Szef lokalnej policji Jakow Borowski powiedział, że niewykluczone, że sprawcą zamachu był palestyński terrorysta-samobójca. Potężna eksplozja w jednym z autobusów poważnie uszkodziła inny, zaparkowany blisko autobus, a także dziesiątki innych pojazdów. Wybuch w Hajfie jest drugim w ciągu 12 godzin zamachem na cywilów w Izraelu. Wczoraj przed północą w niedzielę radykalna organizacja Islamska Dżihad przeprowadziła podwójny samobójczy zamach na zatłoczonej ulicy w centrum Jerozolimy. W jego wyniku śmierć poniosło, poza samobójcami, 10 osób, a ponad 180 zostało rannych. Izraelczycy odpowiedzialnością za zamachy obciążyli przywódcę Autonomii Palestyńskiej, Jasera Arafata. Przebywający z wizytą w Stanach Zjednoczonych premier Izraela Ariel Szaron postanowił skrócić swoją wizytę. Spotkanie z prezydentem Bushem zostało przyspieszone, by Szaron mógł wrócić do kraju. W reakcji na zamach w Hajfie przedstawiciel izraelskiego MSZ Gideon Meir zapowiedział, że decyzje podjęte będą po powrocie Szarona z USA. Szef MSZ zapowiedział, że po powrocie premiera Ariela Szarona ze Stanów Zjednoczonych podjęte zostaną decyzje, które zmienią politykę Izraela wobec Palestyńczyków

Działają również władze Palestyny.
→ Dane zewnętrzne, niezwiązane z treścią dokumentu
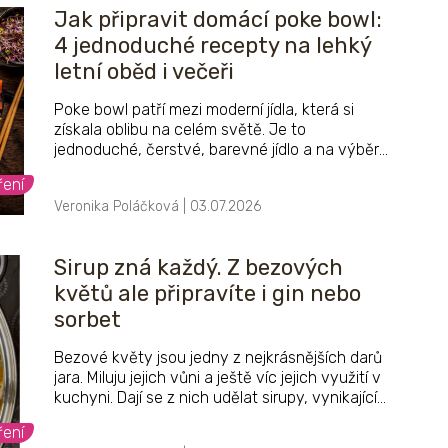
rekord drží dodnes.
Jak připravit domácí poke bowl:
4 jednoduché recepty na lehký
letní oběd i večeři
Poke bowl patří mezi moderní jídla, která si
získala oblibu na celém světě. Je to
jednoduché, čerstvé, barevné jídlo a na výběr
je nekonečně mnoho kombinací. Jedná
ření
nejčastěji o misku rýže, čerstvé zeleniny,
Veronika Poláčková | 03.07.2026
omáčky a ryby. Jsou ale i vegetariánské nebo
veganské poke bowl, takže si vybere opravdu
každý.
Sirup zná každý. Z bezových
květů ale připravíte i gin nebo
sorbet
Bezové květy jsou jedny z nejkrásnějších darů
jara. Miluju jejich vůni a ještě víc jejich využití v
kuchyni. Dají se z nich udělat sirupy, vynikající
limonáda i různé dezerty. Květy kvetou v
ření
období května a června, takže je ideální čas na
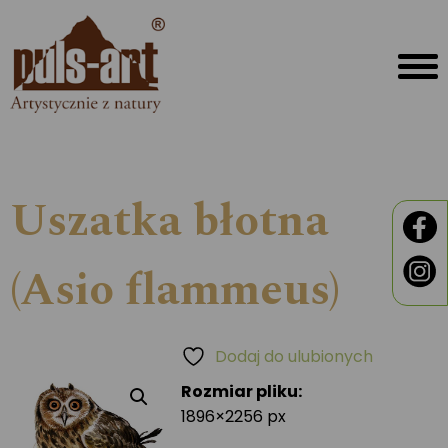
Uszatka błotna
(Asio flammeus)
Dodaj do ulubionych
Rozmiar pliku:
1896×2256 px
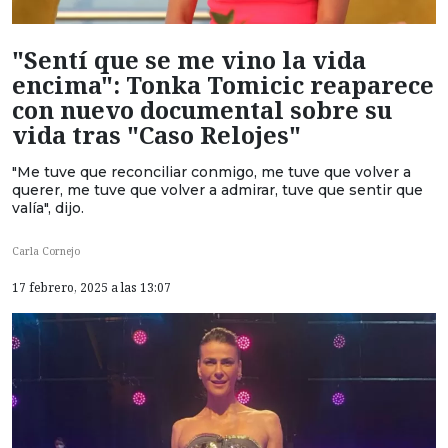
"Sentí que se me vino la vida
encima": Tonka Tomicic reaparece
con nuevo documental sobre su
vida tras "Caso Relojes"
"Me tuve que reconciliar conmigo, me tuve que volver a
querer, me tuve que volver a admirar, tuve que sentir que
valía", dijo.
Carla Cornejo
17 febrero, 2025 a las 13:07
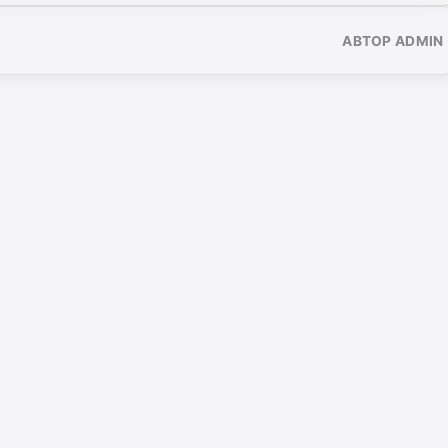
АВТОР ADMIN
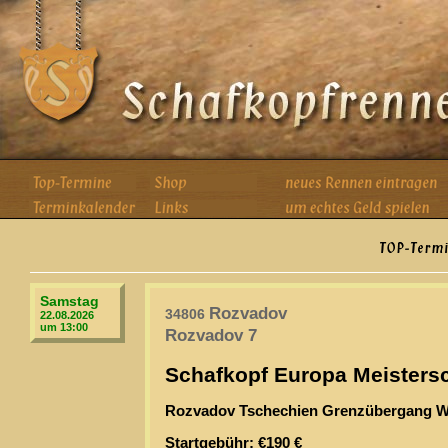
Samstag
Rozvadov
34806
22.08.2026
um 13:00
Rozvadov 7
Schafkopf Europa Meistersc
Rozvadov Tschechien Grenzübergang W
Startgebühr: €190 €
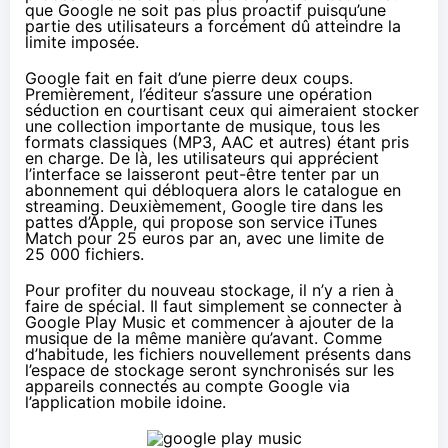
que Google ne soit pas plus proactif puisqu’une
partie des utilisateurs a forcément dû atteindre la
limite imposée.
Google fait en fait d’une pierre deux coups.
Premièrement, l’éditeur s’assure une opération
séduction en courtisant ceux qui aimeraient stocker
une collection importante de musique, tous les
formats classiques (MP3, AAC et autres) étant pris
en charge. De là, les utilisateurs qui apprécient
l’interface se laisseront peut-être tenter par un
abonnement qui débloquera alors le catalogue en
streaming. Deuxièmement, Google tire dans les
pattes d’Apple, qui propose son service iTunes
Match pour 25 euros par an, avec une limite de
25 000 fichiers.
Pour profiter du nouveau stockage, il n’y a rien à
faire de spécial. Il faut simplement
se connecter à
Google Play Music
et commencer à ajouter de la
musique de la même manière qu’avant. Comme
d’habitude, les fichiers nouvellement présents dans
l’espace de stockage seront synchronisés sur les
appareils connectés au compte Google via
l’application mobile idoine.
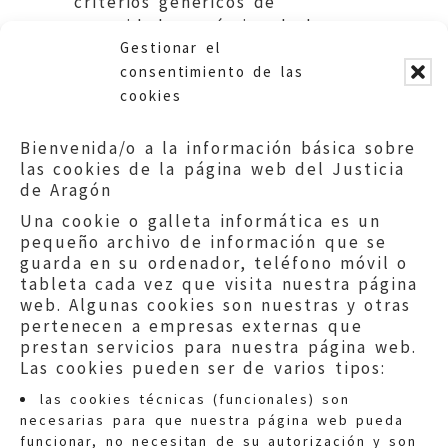
criterios genéricos de
capacidad económica de los
Gestionar el
sujetos obligados a satisfacerla.
consentimiento de las
cookies
Bienvenida/o a la información básica sobre
las cookies de la página web del Justicia
de Aragón
Una cookie o galleta informática es un
pequeño archivo de información que se
guarda en su ordenador, teléfono móvil o
tableta cada vez que visita nuestra página
web. Algunas cookies son nuestras y otras
pertenecen a empresas externas que
prestan servicios para nuestra página web.
Las cookies pueden ser de varios tipos:
las cookies técnicas (funcionales) son
necesarias para que nuestra página web pueda
funcionar, no necesitan de su autorización y son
Jaser Arafat potępił zamachy i zwołał pilne posiedzenie władz Autonomii. Mają na nim zapaść "bardzo poważne i pilne decyzje", jak powiedział jeden z jego współpracowników. Spotkanie to już się rozpoczęło. Według agencji France Presse uczestniczą w nim dowódcy palestyńskich sił bezpieczeństwa, ministrowie oraz kierownictwo Organizacji Wyzwolenia Palestyny. Jednak według ekspertów, Arafat nie jest w stanie powstrzymać przemocy - nie chcą mu się podporządkować radykalne ruchy islamskie, a nawet część OWP. Izrael siedmiokrotnie wypracował porozumienia z Jaserem Arafatem o zawieszeniu broni. Niestety, nie udało mu się wypełnić żadnego ze zobowiązań.